FIG. 1 is a sectional view showing an example of a disconnector to which the present invention is applied;
FIG. 2 is a perspective view showing an example of a conventional operating device that connects to the disconnector shown in FIG. 4 is a circuit diagram showing the electrical control circuit of the operating device shown in FIG. 2, FIG. 5 is a block diagram showing the operation of the operating device shown in FIG. 2, and FIG.
1 is a block diagram showing an embodiment in which the present invention is applied to a circuit breaker, and FIG. 1 is a block diagram showing an embodiment in which the present invention is applied to a hydraulically operated circuit breaker. A...Position detector for opening/closing contacts, B...Position detector for determining locking conditions for manual operation, C, D...Position detectors for determining locking conditions for fluid pressure, 50...・Light control section,
50a... Optical transmitter, 50b... Receiver, 500.
... E10 conversion section, 5152 ... Optical cable, 55.

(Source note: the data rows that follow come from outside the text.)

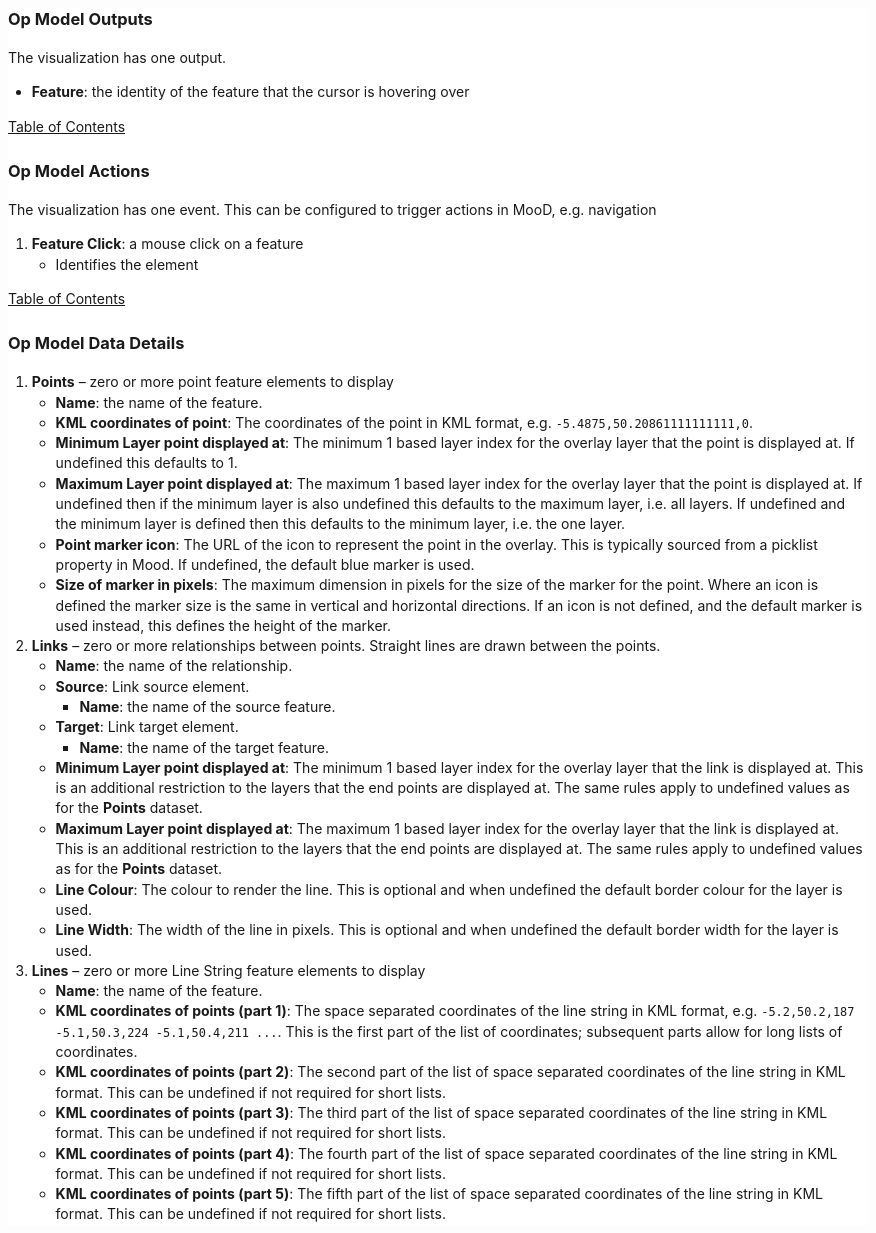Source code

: ### Op Model Outputs

The visualization has one output.

* __Feature__: the identity of the feature that the cursor is hovering over

[Table of Contents](#table-of-contents)

### Op Model Actions

The visualization has one event. This can be configured to trigger actions in MooD, e.g. navigation

1. __Feature Click__: a mouse click on a feature
    * Identifies the element

[Table of Contents](#table-of-contents)

### Op Model Data Details

1. __Points__ – zero or more point feature elements to display
    * __Name__: the name of the feature.
    * __KML coordinates of point__: The coordinates of the point in KML format, e.g. `-5.4875,50.20861111111111,0`.
    * __Minimum Layer point displayed at__: The minimum 1 based layer index for the overlay layer that the point is displayed at. If undefined this defaults to 1.
    * __Maximum Layer point displayed at__: The maximum 1 based layer index for the overlay layer that the point is displayed at. If undefined then if the minimum layer is also undefined this defaults to the maximum layer, i.e. all layers. If undefined and the minimum layer is defined then this defaults to the minimum layer, i.e. the one layer.
    * __Point marker icon__: The URL of the icon to represent the point in the overlay. This is typically sourced from a picklist property in Mood. If undefined, the default blue marker is used.
    * __Size of marker in pixels__: The maximum dimension in pixels for the size of the marker for the point. Where an icon is defined the marker size is the same in vertical and horizontal directions. If an icon is not defined, and the default marker is used instead, this defines the height of the marker.
1. __Links__ – zero or more relationships between points. Straight lines are drawn between the points.
    * __Name__: the name of the relationship.
    * __Source__: Link source element.
       * __Name__: the name of the source feature.
    * __Target__: Link target element.
       * __Name__: the name of the target feature.
    * __Minimum Layer point displayed at__: The minimum 1 based layer index for the overlay layer that the link is displayed at. This is an additional restriction to the layers that the end points are displayed at. The same rules apply to undefined values as for the __Points__ dataset.
    * __Maximum Layer point displayed at__: The maximum 1 based layer index for the overlay layer that the link is displayed at. This is an additional restriction to the layers that the end points are displayed at. The same rules apply to undefined values as for the __Points__ dataset.
    * __Line Colour__: The colour to render the line. This is optional and when undefined the default border colour for the layer is used.
    * __Line Width__: The width of the line in pixels. This is optional and when undefined the default border width for the layer is used.
1. __Lines__ – zero or more Line String feature elements to display
    * __Name__: the name of the feature.
    * __KML coordinates of points (part 1)__: The space separated coordinates of the line string in KML format, e.g. `-5.2,50.2,187 -5.1,50.3,224 -5.1,50.4,211 ...`. This is the first part of the list of coordinates; subsequent parts allow for long lists of coordinates.
    * __KML coordinates of points (part 2)__: The second part of the list of space separated coordinates of the line string in KML format. This can be undefined if not required for short lists.
    * __KML coordinates of points (part 3)__: The third part of the list of space separated coordinates of the line string in KML format. This can be undefined if not required for short lists.
    * __KML coordinates of points (part 4)__: The fourth part of the list of space separated coordinates of the line string in KML format. This can be undefined if not required for short lists.
    * __KML coordinates of points (part 5)__: The fifth part of the list of space separated coordinates of the line string in KML format. This can be undefined if not required for short lists.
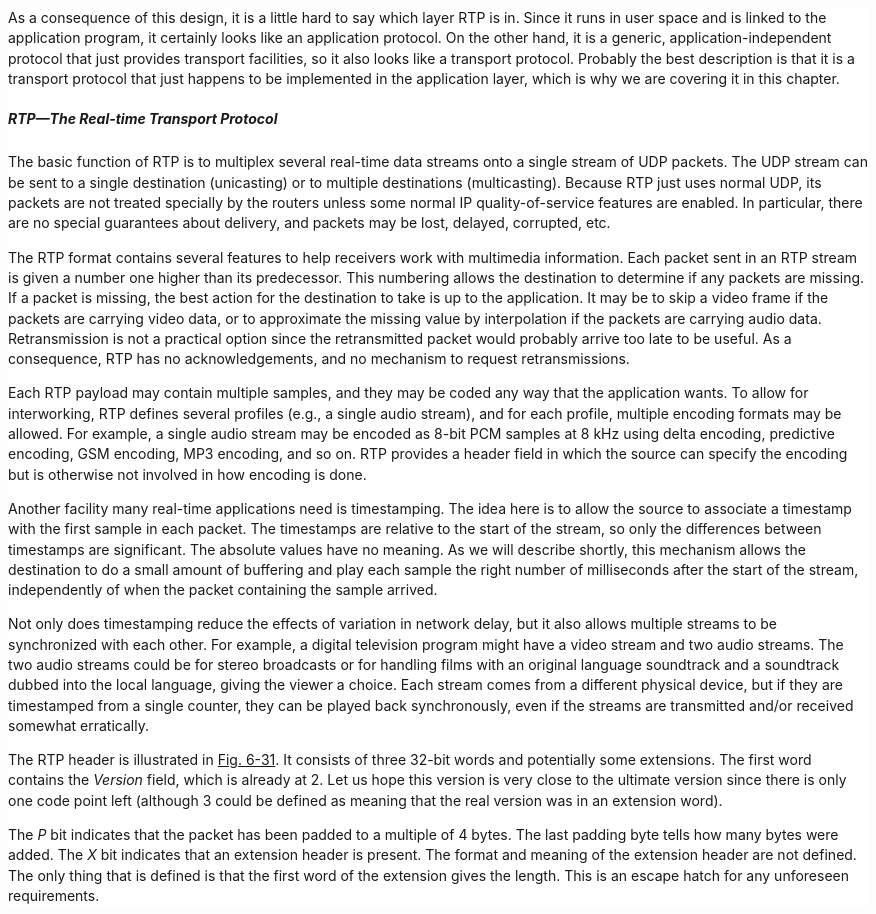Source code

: As a consequence of this design, it is a little hard to say which layer RTP is in. Since it runs in user space and is linked to the application program, it certainly looks like an application protocol. On the other hand, it is a generic, application-independent protocol that just provides transport facilities, so it also looks like a transport protocol. Probably the best description is that it is a transport protocol that just happens to be implemented in the application layer, which is why we are covering it in this chapter.

##### RTP—The Real-time Transport Protocol

The basic function of RTP is to multiplex several real-time data streams onto a single stream of UDP packets. The UDP stream can be sent to a single destination (unicasting) or to multiple destinations (multicasting). Because RTP just uses normal UDP, its packets are not treated specially by the routers unless some normal IP quality-of-service features are enabled. In particular, there are no special guarantees about delivery, and packets may be lost, delayed, corrupted, etc.

The RTP format contains several features to help receivers work with multimedia information. Each packet sent in an RTP stream is given a number one higher than its predecessor. This numbering allows the destination to determine if any packets are missing. If a packet is missing, the best action for the destination to take is up to the application. It may be to skip a video frame if the packets are carrying video data, or to approximate the missing value by interpolation if the packets are carrying audio data. Retransmission is not a practical option since the retransmitted packet would probably arrive too late to be useful. As a consequence, RTP has no acknowledgements, and no mechanism to request retransmissions.

Each RTP payload may contain multiple samples, and they may be coded any way that the application wants. To allow for interworking, RTP defines several profiles (e.g., a single audio stream), and for each profile, multiple encoding formats may be allowed. For example, a single audio stream may be encoded as 8-bit PCM samples at 8 kHz using delta encoding, predictive encoding, GSM encoding, MP3 encoding, and so on. RTP provides a header field in which the source can specify the encoding but is otherwise not involved in how encoding is done.

Another facility many real-time applications need is timestamping. The idea here is to allow the source to associate a timestamp with the first sample in each packet. The timestamps are relative to the start of the stream, so only the differences between timestamps are significant. The absolute values have no meaning. As we will describe shortly, this mechanism allows the destination to do a small amount of buffering and play each sample the right number of milliseconds after the start of the stream, independently of when the packet containing the sample arrived.

Not only does timestamping reduce the effects of variation in network delay, but it also allows multiple streams to be synchronized with each other. For example, a digital television program might have a video stream and two audio streams. The two audio streams could be for stereo broadcasts or for handling films with an original language soundtrack and a soundtrack dubbed into the local language, giving the viewer a choice. Each stream comes from a different physical device, but if they are timestamped from a single counter, they can be played back synchronously, even if the streams are transmitted and/or received somewhat erratically.

The RTP header is illustrated in [Fig. 6-31](https://learning.oreilly.com/library/view/computer-networks-fifth/9780133485936/xhtml/Chapter006.html#fig31). It consists of three 32-bit words and potentially some extensions. The first word contains the *Version* field, which is already at 2. Let us hope this version is very close to the ultimate version since there is only one code point left (although 3 could be defined as meaning that the real version was in an extension word).

The *P* bit indicates that the packet has been padded to a multiple of 4 bytes. The last padding byte tells how many bytes were added. The *X* bit indicates that an extension header is present. The format and meaning of the extension header are not defined. The only thing that is defined is that the first word of the extension gives the length. This is an escape hatch for any unforeseen requirements.
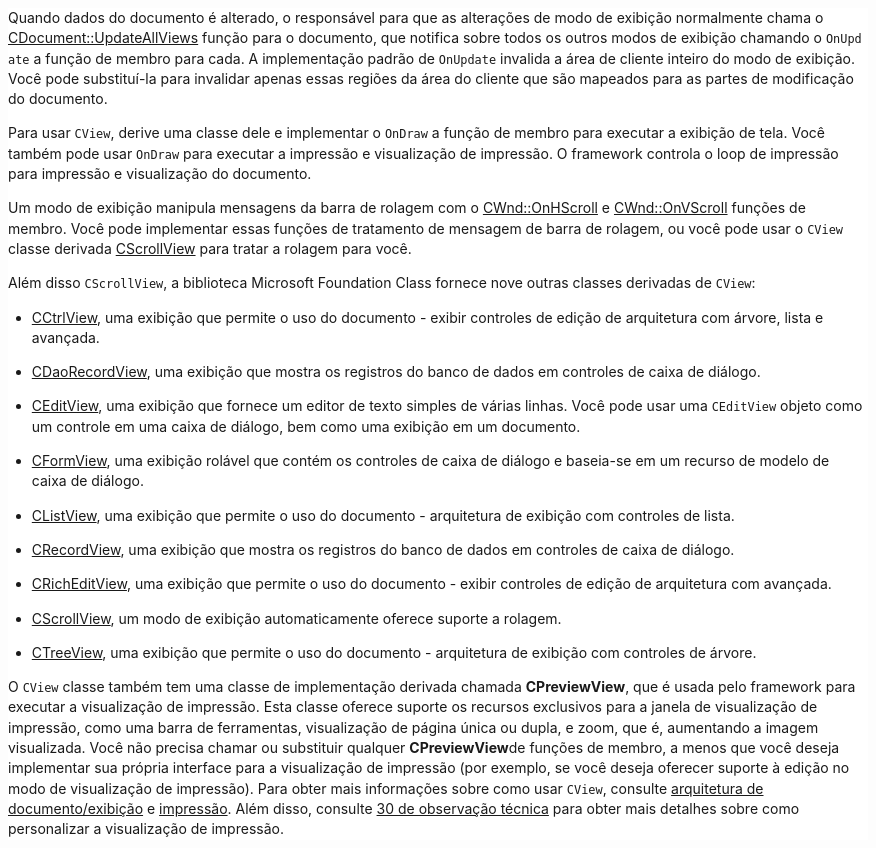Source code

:  Quando dados do documento é alterado, o responsável para que as alterações de modo de exibição normalmente chama o [CDocument::UpdateAllViews](../../mfc/reference/cdocument-class.md#updateallviews) função para o documento, que notifica sobre todos os outros modos de exibição chamando o `OnUpdate` a função de membro para cada. A implementação padrão de `OnUpdate` invalida a área de cliente inteiro do modo de exibição. Você pode substituí-la para invalidar apenas essas regiões da área do cliente que são mapeados para as partes de modificação do documento.  
  
 Para usar `CView`, derive uma classe dele e implementar o `OnDraw` a função de membro para executar a exibição de tela. Você também pode usar `OnDraw` para executar a impressão e visualização de impressão. O framework controla o loop de impressão para impressão e visualização do documento.  
  
 Um modo de exibição manipula mensagens da barra de rolagem com o [CWnd::OnHScroll](../../mfc/reference/cwnd-class.md#onhscroll) e [CWnd::OnVScroll](../../mfc/reference/cwnd-class.md#onvscroll) funções de membro. Você pode implementar essas funções de tratamento de mensagem de barra de rolagem, ou você pode usar o `CView` classe derivada [CScrollView](../../mfc/reference/cscrollview-class.md) para tratar a rolagem para você.  
  
 Além disso `CScrollView`, a biblioteca Microsoft Foundation Class fornece nove outras classes derivadas de `CView`:  
  
- [CCtrlView](../../mfc/reference/cctrlview-class.md), uma exibição que permite o uso do documento - exibir controles de edição de arquitetura com árvore, lista e avançada.  
  
- [CDaoRecordView](../../mfc/reference/cdaorecordview-class.md), uma exibição que mostra os registros do banco de dados em controles de caixa de diálogo.  
  
- [CEditView](../../mfc/reference/ceditview-class.md), uma exibição que fornece um editor de texto simples de várias linhas. Você pode usar uma `CEditView` objeto como um controle em uma caixa de diálogo, bem como uma exibição em um documento.  
  
- [CFormView](../../mfc/reference/cformview-class.md), uma exibição rolável que contém os controles de caixa de diálogo e baseia-se em um recurso de modelo de caixa de diálogo.  
  
- [CListView](../../mfc/reference/clistview-class.md), uma exibição que permite o uso do documento - arquitetura de exibição com controles de lista.  
  
- [CRecordView](../../mfc/reference/crecordview-class.md), uma exibição que mostra os registros do banco de dados em controles de caixa de diálogo.  
  
- [CRichEditView](../../mfc/reference/cricheditview-class.md), uma exibição que permite o uso do documento - exibir controles de edição de arquitetura com avançada.  
  
- [CScrollView](../../mfc/reference/cscrollview-class.md), um modo de exibição automaticamente oferece suporte a rolagem.  
  
- [CTreeView](../../mfc/reference/ctreeview-class.md), uma exibição que permite o uso do documento - arquitetura de exibição com controles de árvore.  
  
 O `CView` classe também tem uma classe de implementação derivada chamada **CPreviewView**, que é usada pelo framework para executar a visualização de impressão. Esta classe oferece suporte os recursos exclusivos para a janela de visualização de impressão, como uma barra de ferramentas, visualização de página única ou dupla, e zoom, que é, aumentando a imagem visualizada. Você não precisa chamar ou substituir qualquer **CPreviewView**de funções de membro, a menos que você deseja implementar sua própria interface para a visualização de impressão (por exemplo, se você deseja oferecer suporte à edição no modo de visualização de impressão). Para obter mais informações sobre como usar `CView`, consulte [arquitetura de documento/exibição](../../mfc/document-view-architecture.md) e [impressão](../../mfc/printing.md). Além disso, consulte [30 de observação técnica](../../mfc/tn030-customizing-printing-and-print-preview.md) para obter mais detalhes sobre como personalizar a visualização de impressão.  
  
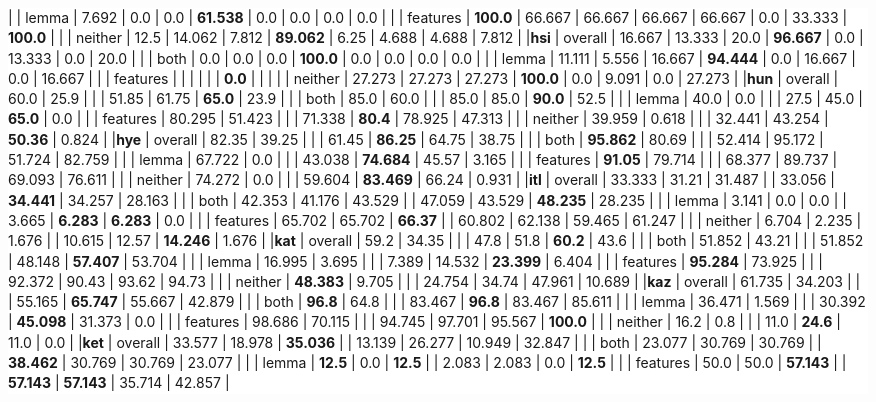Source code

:| | lemma | 7.692 | 0.0 | 0.0 | **61.538** | 0.0 | 0.0 | 0.0 | 0.0 |
| | features | **100.0** | 66.667 | 66.667 | 66.667 | 66.667 | 0.0 | 33.333 | **100.0** |
| | neither | 12.5 | 14.062 | 7.812 | **89.062** | 6.25 | 4.688 | 4.688 | 7.812 |
|**hsi** | overall | 16.667 | 13.333 | 20.0 | **96.667** | 0.0 | 13.333 | 0.0 | 20.0 |
| | both | 0.0 | 0.0 | 0.0 | **100.0** | 0.0 | 0.0 | 0.0 | 0.0 |
| | lemma | 11.111 | 5.556 | 16.667 | **94.444** | 0.0 | 16.667 | 0.0 | 16.667 |
| | features |  |  |  |  |  | **0.0** |  |  |
| | neither | 27.273 | 27.273 | 27.273 | **100.0** | 0.0 | 9.091 | 0.0 | 27.273 |
|**hun** | overall | 60.0 | 25.9 |  |  | 51.85 | 61.75 | **65.0** | 23.9 |
| | both | 85.0 | 60.0 |  |  | 85.0 | 85.0 | **90.0** | 52.5 |
| | lemma | 40.0 | 0.0 |  |  | 27.5 | 45.0 | **65.0** | 0.0 |
| | features | 80.295 | 51.423 |  |  | 71.338 | **80.4** | 78.925 | 47.313 |
| | neither | 39.959 | 0.618 |  |  | 32.441 | 43.254 | **50.36** | 0.824 |
|**hye** | overall | 82.35 | 39.25 |  |  | 61.45 | **86.25** | 64.75 | 38.75 |
| | both | **95.862** | 80.69 |  |  | 52.414 | 95.172 | 51.724 | 82.759 |
| | lemma | 67.722 | 0.0 |  |  | 43.038 | **74.684** | 45.57 | 3.165 |
| | features | **91.05** | 79.714 |  |  | 68.377 | 89.737 | 69.093 | 76.611 |
| | neither | 74.272 | 0.0 |  |  | 59.604 | **83.469** | 66.24 | 0.931 |
|**itl** | overall | 33.333 | 31.21 | 31.487 |  | 33.056 | **34.441** | 34.257 | 28.163 |
| | both | 42.353 | 41.176 | 43.529 |  | 47.059 | 43.529 | **48.235** | 28.235 |
| | lemma | 3.141 | 0.0 | 0.0 |  | 3.665 | **6.283** | **6.283** | 0.0 |
| | features | 65.702 | 65.702 | **66.37** |  | 60.802 | 62.138 | 59.465 | 61.247 |
| | neither | 6.704 | 2.235 | 1.676 |  | 10.615 | 12.57 | **14.246** | 1.676 |
|**kat** | overall | 59.2 | 34.35 |  |  | 47.8 | 51.8 | **60.2** | 43.6 |
| | both | 51.852 | 43.21 |  |  | 51.852 | 48.148 | **57.407** | 53.704 |
| | lemma | 16.995 | 3.695 |  |  | 7.389 | 14.532 | **23.399** | 6.404 |
| | features | **95.284** | 73.925 |  |  | 92.372 | 90.43 | 93.62 | 94.73 |
| | neither | **48.383** | 9.705 |  |  | 24.754 | 34.74 | 47.961 | 10.689 |
|**kaz** | overall | 61.735 | 34.203 |  |  | 55.165 | **65.747** | 55.667 | 42.879 |
| | both | **96.8** | 64.8 |  |  | 83.467 | **96.8** | 83.467 | 85.611 |
| | lemma | 36.471 | 1.569 |  |  | 30.392 | **45.098** | 31.373 | 0.0 |
| | features | 98.686 | 70.115 |  |  | 94.745 | 97.701 | 95.567 | **100.0** |
| | neither | 16.2 | 0.8 |  |  | 11.0 | **24.6** | 11.0 | 0.0 |
|**ket** | overall | 33.577 | 18.978 | **35.036** |  | 13.139 | 26.277 | 10.949 | 32.847 |
| | both | 23.077 | 30.769 | 30.769 |  | **38.462** | 30.769 | 30.769 | 23.077 |
| | lemma | **12.5** | 0.0 | **12.5** |  | 2.083 | 2.083 | 0.0 | **12.5** |
| | features | 50.0 | 50.0 | **57.143** |  | **57.143** | **57.143** | 35.714 | 42.857 |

・Part of the output relay. Figure 1 Figure 3 (A) (B) Figure 4 Figure 6 Figure 7

Claims (3)

[Claims] (1) An opening/closing mechanism unit and an opening/closing mechanism unit in which a pair of opening/closing contacts having a pair of contacts facing each other so as to be able to approach and separate are arranged in a tank filled with insulating gas, and one of the contacts is driven. In an electric switch having an operating device connected to a main shaft, the operating device includes a position detector that detects the operating state of the switching contact during opening/closing operation, and a locking condition for making the switching device operable. A position detector is provided to determine the position, and each of these position detectors is connected with an optical cable to a light control section installed separately from the operating device, and the light signal from each position detector is connected to this light control section. A conversion section for converting into an electric signal was provided, and an A/D conversion section and a part of an output relay were connected to this light control section, and the output thereof was used to control the drive source and output status signals necessary for driving operation. An electric switch characterized by: (2) The device according to claim 1, wherein the position detector that determines the locking condition detects the operating state of an interlock device that sets the locking condition in relation to the open/closed state of an adjacent device. Electric switch. (3) The electric switch according to claim 1, wherein the position detector for determining the locking condition detects pressure changes in the operating fluid pressure and the sealed insulating gas pressure as mechanical changes.